▶ [WRITTEN PROBLEM A]: According to the article on Enkei Wheels India's Q2FY26 results, how much capacity does the expanded MAP 2 line add?

Enkei Wheels India Ltd Q2FY26 – From Flat Tyres to Spinning Profits: 274% YoY Jump, CFO Musical Chairs & the Japanese Discipline Showdown
1. At a Glance
If alloy wheels had a gossip column, Enkei Wheels India Ltd (EWIL) would be the star this quarter. The ₹859 crore market cap subsidiary of Japan’s Enkei Corporation just delivered a Q2FY26 (Sept 2025) performance that made analysts rub their eyes twice. Revenue hit ₹265 crore, marking an 11.1% YoY growth, while net profit skyrocketed 274% to ₹7.94 crore.
That’s right — a company that’s been quietly struggling with thin margins suddenly pulled off a dramatic turnaround, despite a lowly ROCE of 3.94% and ROE of barely 1.06%. The current market price stands at ₹478 (as of Nov 4, 2025), which is down 31% YoY, making this one of those “you hate to love it” stocks.
Debt? A bit chunky at ₹250 crore (Debt/Equity = 1.1). Dividend? None. Management churn? Oh, plenty — new MD, new CFO, same story: Japanese discipline meets Indian paperwork. The Pune plant is revving with an expanded MAP 2 line, adding 20,000 wheels/month capacity from March 2025.
Will the new leadership steer Enkei out of the slow lane, or is this just a wheelie of hope? Let’s roll.
2. Introduction
In India, we don’t buy cars — we buy “status symbols with four wheels.” And who makes those wheels shine? Companies like Enkei Wheels India Ltd.
Born in 2009 as the Indian arm of Japan’s Enkei Group, the company has been supplying aluminium alloy wheels to some of the country’s biggest OEMs — Honda, Toyota, Maruti Suzuki, Suzuki Motorcycles — basically, half the vehicles that zip past you on a Monday morning.
But behind those shiny alloys lies a tale of struggle. Margins thinner than papad, profits more volatile than your crypto portfolio, and return ratios that could make even auditors yawn.
Still, this quarter, something clicked. The Pune plant’s capacity expansion started bearing fruit, demand from both two-wheeler and four-wheeler segments stabilized, and the numbers started to move up. After years of low single-digit returns and “we’ll do better next quarter” conference calls, Enkei finally posted a quarter that deserves a slow clap.
But is this the start of a sustainable uptrend or just a short pit stop before the engine sputters again? Let’s pop open the bonnet.
3. Business Model – WTF Do They Even Do?
In plain English: Enkei Wheels India makes aluminium alloy wheels — those fancy rims that make your Honda City look like it’s auditioning for Fast & Furious: Pune Drift.

▶ [WRITTEN PROBLEM B]: Copy the records word for word, covering the stretch from the very start of the records through the line containing "picture [783, 88, 1329, 798]", with both ends included.

▶ [PROVIDED DATA]:
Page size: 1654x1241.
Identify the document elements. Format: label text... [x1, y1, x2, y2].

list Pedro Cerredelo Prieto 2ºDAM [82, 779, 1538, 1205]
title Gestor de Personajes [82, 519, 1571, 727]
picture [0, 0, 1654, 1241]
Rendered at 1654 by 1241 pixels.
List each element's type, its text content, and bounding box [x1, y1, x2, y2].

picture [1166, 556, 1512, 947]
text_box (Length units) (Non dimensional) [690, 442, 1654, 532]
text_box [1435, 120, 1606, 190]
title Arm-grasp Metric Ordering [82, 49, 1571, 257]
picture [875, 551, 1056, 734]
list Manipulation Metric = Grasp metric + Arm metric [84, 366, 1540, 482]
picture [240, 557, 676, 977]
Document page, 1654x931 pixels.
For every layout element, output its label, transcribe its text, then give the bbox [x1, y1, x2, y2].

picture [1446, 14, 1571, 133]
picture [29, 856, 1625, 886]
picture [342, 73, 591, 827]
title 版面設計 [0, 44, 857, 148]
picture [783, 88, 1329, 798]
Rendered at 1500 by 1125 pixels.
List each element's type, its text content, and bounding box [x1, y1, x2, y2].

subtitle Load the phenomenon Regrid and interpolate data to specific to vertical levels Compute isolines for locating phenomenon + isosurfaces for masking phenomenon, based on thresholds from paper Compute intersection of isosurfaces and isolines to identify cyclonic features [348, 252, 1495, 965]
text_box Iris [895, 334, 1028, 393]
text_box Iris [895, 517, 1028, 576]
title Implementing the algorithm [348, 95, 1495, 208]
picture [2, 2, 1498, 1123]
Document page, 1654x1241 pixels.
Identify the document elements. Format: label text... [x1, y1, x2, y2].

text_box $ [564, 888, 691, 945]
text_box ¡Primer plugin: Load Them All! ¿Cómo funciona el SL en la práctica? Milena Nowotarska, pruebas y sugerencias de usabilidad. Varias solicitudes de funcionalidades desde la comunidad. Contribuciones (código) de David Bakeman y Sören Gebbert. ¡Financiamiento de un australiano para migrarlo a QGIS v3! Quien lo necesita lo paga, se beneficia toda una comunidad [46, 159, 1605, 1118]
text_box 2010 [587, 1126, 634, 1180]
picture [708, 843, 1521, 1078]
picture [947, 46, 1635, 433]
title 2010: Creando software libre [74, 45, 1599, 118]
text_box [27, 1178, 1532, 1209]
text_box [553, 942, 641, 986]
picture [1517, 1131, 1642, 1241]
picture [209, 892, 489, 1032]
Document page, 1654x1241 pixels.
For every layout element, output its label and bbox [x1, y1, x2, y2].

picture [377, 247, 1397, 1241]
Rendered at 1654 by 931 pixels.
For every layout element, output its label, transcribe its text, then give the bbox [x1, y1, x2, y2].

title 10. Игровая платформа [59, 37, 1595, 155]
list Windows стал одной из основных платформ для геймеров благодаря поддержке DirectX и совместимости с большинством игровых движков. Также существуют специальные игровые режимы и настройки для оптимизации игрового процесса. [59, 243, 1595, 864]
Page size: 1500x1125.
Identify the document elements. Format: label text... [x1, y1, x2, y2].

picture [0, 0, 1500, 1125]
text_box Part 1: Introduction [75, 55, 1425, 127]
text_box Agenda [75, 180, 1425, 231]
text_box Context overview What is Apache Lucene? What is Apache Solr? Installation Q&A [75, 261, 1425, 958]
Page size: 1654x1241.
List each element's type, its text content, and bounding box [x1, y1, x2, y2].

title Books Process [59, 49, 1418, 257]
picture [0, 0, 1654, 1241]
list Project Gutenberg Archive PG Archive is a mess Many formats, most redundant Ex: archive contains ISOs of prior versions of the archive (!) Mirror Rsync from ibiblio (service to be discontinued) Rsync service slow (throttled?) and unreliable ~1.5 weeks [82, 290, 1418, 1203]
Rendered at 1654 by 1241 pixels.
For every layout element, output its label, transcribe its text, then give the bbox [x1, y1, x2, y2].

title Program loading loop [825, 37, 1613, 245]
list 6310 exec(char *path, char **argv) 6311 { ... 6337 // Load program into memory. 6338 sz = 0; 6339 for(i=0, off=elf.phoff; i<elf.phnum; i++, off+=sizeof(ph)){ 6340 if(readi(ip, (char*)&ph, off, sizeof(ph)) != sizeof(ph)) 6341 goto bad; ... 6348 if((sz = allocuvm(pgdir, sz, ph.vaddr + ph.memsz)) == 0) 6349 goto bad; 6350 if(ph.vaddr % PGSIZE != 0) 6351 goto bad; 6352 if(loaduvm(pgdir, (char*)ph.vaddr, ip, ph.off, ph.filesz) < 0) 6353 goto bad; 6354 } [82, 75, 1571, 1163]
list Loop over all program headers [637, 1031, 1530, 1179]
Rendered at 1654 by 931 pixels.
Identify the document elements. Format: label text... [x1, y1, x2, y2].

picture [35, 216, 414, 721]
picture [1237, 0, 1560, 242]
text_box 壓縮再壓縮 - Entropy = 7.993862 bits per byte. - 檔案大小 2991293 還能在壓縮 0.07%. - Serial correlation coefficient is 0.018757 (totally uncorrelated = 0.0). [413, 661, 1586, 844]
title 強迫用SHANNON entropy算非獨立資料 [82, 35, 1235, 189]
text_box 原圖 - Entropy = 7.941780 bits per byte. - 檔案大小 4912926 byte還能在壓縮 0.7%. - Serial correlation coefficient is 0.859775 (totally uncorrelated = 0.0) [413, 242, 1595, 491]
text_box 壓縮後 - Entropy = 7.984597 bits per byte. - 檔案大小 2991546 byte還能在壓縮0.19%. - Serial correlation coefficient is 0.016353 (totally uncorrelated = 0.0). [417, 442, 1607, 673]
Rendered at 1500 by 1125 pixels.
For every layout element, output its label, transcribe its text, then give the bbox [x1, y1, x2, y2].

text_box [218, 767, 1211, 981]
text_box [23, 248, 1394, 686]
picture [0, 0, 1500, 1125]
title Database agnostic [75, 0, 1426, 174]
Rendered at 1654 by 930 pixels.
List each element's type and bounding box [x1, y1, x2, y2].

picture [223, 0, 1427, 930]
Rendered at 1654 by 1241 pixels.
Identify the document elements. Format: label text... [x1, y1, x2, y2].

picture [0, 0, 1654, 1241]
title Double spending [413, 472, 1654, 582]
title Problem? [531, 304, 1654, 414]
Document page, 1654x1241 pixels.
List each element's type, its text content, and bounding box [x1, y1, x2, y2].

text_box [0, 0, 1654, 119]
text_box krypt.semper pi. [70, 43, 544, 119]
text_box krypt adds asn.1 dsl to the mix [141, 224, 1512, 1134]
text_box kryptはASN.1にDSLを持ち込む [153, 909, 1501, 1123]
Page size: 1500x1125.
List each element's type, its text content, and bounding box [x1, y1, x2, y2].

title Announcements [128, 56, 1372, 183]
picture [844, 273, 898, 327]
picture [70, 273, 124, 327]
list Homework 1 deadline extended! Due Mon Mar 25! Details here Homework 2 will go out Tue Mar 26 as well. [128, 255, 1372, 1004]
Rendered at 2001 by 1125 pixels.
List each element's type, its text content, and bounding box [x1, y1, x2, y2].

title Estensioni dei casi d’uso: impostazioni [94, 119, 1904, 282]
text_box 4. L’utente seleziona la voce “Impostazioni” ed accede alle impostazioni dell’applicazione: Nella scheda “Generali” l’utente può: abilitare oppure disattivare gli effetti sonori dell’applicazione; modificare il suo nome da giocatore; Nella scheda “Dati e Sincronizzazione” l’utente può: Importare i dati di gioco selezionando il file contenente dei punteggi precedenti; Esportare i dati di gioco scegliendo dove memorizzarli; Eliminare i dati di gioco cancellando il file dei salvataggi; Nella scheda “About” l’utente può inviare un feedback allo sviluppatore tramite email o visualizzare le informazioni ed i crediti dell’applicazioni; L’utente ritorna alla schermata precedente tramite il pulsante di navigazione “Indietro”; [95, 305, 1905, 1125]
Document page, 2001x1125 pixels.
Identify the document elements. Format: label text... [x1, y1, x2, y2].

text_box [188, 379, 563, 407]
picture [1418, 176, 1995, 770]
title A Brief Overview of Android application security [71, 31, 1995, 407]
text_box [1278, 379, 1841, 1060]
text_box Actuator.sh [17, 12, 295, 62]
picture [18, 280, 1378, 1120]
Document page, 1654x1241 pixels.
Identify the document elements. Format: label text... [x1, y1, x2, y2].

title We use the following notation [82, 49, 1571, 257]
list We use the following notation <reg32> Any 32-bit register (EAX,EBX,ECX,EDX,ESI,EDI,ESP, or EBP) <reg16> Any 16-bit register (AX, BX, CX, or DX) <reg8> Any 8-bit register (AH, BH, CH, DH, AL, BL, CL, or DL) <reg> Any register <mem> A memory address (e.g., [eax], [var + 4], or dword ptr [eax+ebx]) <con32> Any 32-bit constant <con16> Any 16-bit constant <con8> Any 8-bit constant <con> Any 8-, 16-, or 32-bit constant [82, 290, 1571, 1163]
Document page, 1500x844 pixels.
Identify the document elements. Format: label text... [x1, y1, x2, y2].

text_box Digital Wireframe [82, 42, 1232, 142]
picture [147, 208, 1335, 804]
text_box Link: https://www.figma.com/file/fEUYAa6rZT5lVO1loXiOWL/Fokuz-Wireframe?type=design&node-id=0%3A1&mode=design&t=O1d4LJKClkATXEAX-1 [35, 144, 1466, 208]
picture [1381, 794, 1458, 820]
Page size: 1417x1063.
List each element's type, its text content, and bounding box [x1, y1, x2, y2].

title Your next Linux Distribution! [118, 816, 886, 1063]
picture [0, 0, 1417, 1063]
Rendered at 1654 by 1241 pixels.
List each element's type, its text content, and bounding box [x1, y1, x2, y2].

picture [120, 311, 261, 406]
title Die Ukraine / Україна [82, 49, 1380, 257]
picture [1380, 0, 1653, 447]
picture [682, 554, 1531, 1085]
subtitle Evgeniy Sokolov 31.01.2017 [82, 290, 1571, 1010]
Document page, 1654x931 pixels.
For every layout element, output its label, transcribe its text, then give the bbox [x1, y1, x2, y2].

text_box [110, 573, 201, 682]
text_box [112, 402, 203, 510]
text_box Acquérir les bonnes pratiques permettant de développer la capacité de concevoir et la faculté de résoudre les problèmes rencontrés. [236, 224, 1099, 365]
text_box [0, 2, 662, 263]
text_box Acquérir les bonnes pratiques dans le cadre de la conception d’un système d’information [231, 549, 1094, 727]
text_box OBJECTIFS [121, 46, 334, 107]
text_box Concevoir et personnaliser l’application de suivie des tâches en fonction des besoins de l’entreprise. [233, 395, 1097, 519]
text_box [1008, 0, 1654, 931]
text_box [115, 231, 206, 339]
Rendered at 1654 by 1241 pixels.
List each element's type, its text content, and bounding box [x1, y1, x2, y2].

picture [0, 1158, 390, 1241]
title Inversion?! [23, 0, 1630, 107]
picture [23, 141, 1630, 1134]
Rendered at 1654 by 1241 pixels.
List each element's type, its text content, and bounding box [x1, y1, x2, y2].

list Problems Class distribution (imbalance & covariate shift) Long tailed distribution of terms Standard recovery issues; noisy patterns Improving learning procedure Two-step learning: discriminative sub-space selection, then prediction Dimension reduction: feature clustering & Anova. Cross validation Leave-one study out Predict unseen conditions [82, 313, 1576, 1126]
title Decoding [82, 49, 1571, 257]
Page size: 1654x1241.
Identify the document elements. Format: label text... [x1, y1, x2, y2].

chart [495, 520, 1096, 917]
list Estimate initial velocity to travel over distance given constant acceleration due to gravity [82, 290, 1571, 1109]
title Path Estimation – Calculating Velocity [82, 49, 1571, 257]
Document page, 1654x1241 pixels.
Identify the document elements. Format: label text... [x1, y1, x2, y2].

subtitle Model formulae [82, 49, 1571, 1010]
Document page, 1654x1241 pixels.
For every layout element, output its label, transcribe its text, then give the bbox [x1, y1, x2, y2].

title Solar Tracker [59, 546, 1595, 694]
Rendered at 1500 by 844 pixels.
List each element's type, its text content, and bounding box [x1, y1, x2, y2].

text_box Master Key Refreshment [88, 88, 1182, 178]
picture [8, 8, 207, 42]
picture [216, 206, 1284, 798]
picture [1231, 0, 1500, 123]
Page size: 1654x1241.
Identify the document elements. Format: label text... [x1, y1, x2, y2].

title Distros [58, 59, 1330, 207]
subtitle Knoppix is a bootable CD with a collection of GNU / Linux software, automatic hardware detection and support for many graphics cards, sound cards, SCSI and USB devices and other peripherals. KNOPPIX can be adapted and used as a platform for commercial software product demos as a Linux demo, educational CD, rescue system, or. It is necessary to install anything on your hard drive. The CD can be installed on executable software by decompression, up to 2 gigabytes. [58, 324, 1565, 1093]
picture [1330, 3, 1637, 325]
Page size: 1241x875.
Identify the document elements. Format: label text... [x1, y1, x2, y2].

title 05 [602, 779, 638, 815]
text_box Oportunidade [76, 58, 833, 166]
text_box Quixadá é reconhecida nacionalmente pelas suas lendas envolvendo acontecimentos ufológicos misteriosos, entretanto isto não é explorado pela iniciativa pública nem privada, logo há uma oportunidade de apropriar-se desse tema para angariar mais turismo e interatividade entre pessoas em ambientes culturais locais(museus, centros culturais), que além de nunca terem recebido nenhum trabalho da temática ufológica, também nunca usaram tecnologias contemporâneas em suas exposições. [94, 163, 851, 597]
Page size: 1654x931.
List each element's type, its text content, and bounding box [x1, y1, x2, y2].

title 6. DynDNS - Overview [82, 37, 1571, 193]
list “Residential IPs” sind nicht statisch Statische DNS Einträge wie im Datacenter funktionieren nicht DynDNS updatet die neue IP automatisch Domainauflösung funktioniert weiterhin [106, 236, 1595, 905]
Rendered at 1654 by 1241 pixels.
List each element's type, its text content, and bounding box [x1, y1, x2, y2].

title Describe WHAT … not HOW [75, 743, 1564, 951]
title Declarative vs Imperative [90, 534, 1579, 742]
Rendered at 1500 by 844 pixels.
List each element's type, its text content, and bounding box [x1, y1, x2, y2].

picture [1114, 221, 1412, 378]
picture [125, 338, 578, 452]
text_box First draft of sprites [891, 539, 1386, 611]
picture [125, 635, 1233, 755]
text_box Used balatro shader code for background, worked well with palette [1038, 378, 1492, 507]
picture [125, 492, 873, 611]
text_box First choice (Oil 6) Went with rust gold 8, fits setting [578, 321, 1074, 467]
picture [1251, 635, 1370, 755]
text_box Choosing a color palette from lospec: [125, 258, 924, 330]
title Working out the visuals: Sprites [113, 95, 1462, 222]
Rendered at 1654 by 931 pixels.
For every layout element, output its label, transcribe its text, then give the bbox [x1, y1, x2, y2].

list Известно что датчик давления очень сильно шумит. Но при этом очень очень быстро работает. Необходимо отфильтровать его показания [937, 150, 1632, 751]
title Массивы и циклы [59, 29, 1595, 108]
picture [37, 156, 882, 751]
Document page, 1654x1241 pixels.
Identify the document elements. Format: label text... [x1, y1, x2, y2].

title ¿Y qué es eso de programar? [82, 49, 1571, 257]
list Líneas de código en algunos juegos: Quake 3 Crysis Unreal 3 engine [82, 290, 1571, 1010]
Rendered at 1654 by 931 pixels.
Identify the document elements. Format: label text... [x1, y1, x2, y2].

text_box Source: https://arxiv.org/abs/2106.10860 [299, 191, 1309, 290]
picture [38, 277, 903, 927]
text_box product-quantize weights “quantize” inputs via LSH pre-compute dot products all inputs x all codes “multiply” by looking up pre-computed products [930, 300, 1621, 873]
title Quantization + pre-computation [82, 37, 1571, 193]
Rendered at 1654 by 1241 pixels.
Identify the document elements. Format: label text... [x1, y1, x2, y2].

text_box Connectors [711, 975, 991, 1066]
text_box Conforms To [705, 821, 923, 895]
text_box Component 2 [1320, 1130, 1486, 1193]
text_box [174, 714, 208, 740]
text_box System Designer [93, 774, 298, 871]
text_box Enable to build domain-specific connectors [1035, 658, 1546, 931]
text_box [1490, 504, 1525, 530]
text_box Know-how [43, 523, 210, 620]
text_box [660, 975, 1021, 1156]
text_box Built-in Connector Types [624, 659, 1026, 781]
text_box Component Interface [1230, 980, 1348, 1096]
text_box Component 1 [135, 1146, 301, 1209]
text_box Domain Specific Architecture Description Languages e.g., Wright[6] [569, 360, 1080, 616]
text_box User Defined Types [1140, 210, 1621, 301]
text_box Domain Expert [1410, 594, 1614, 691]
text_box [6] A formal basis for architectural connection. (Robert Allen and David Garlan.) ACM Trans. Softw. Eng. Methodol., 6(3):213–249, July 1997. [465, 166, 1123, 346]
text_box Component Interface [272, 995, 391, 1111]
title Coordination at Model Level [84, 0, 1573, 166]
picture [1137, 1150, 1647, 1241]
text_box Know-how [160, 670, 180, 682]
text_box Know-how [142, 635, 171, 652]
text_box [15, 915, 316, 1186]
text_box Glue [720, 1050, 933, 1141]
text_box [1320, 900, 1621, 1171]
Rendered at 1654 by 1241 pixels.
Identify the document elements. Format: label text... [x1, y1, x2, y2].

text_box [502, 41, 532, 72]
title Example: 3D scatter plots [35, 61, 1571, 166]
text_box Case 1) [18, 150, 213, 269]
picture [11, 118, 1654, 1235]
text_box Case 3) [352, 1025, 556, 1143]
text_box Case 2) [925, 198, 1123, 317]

▶ [EXERCISE OUTPUT A]: 20,000 wheels per month, starting in March 2025.

▶ [EXERCISE OUTPUT B]:
Page size: 1654x1241.
Identify the document elements. Format: label text... [x1, y1, x2, y2].

list Pedro Cerredelo Prieto 2ºDAM [82, 779, 1538, 1205]
title Gestor de Personajes [82, 519, 1571, 727]
picture [0, 0, 1654, 1241]
Rendered at 1654 by 1241 pixels.
List each element's type, its text content, and bounding box [x1, y1, x2, y2].

picture [1166, 556, 1512, 947]
text_box (Length units) (Non dimensional) [690, 442, 1654, 532]
text_box [1435, 120, 1606, 190]
title Arm-grasp Metric Ordering [82, 49, 1571, 257]
picture [875, 551, 1056, 734]
list Manipulation Metric = Grasp metric + Arm metric [84, 366, 1540, 482]
picture [240, 557, 676, 977]
Document page, 1654x931 pixels.
For every layout element, output its label, transcribe its text, then give the bbox [x1, y1, x2, y2].

picture [1446, 14, 1571, 133]
picture [29, 856, 1625, 886]
picture [342, 73, 591, 827]
title 版面設計 [0, 44, 857, 148]
picture [783, 88, 1329, 798]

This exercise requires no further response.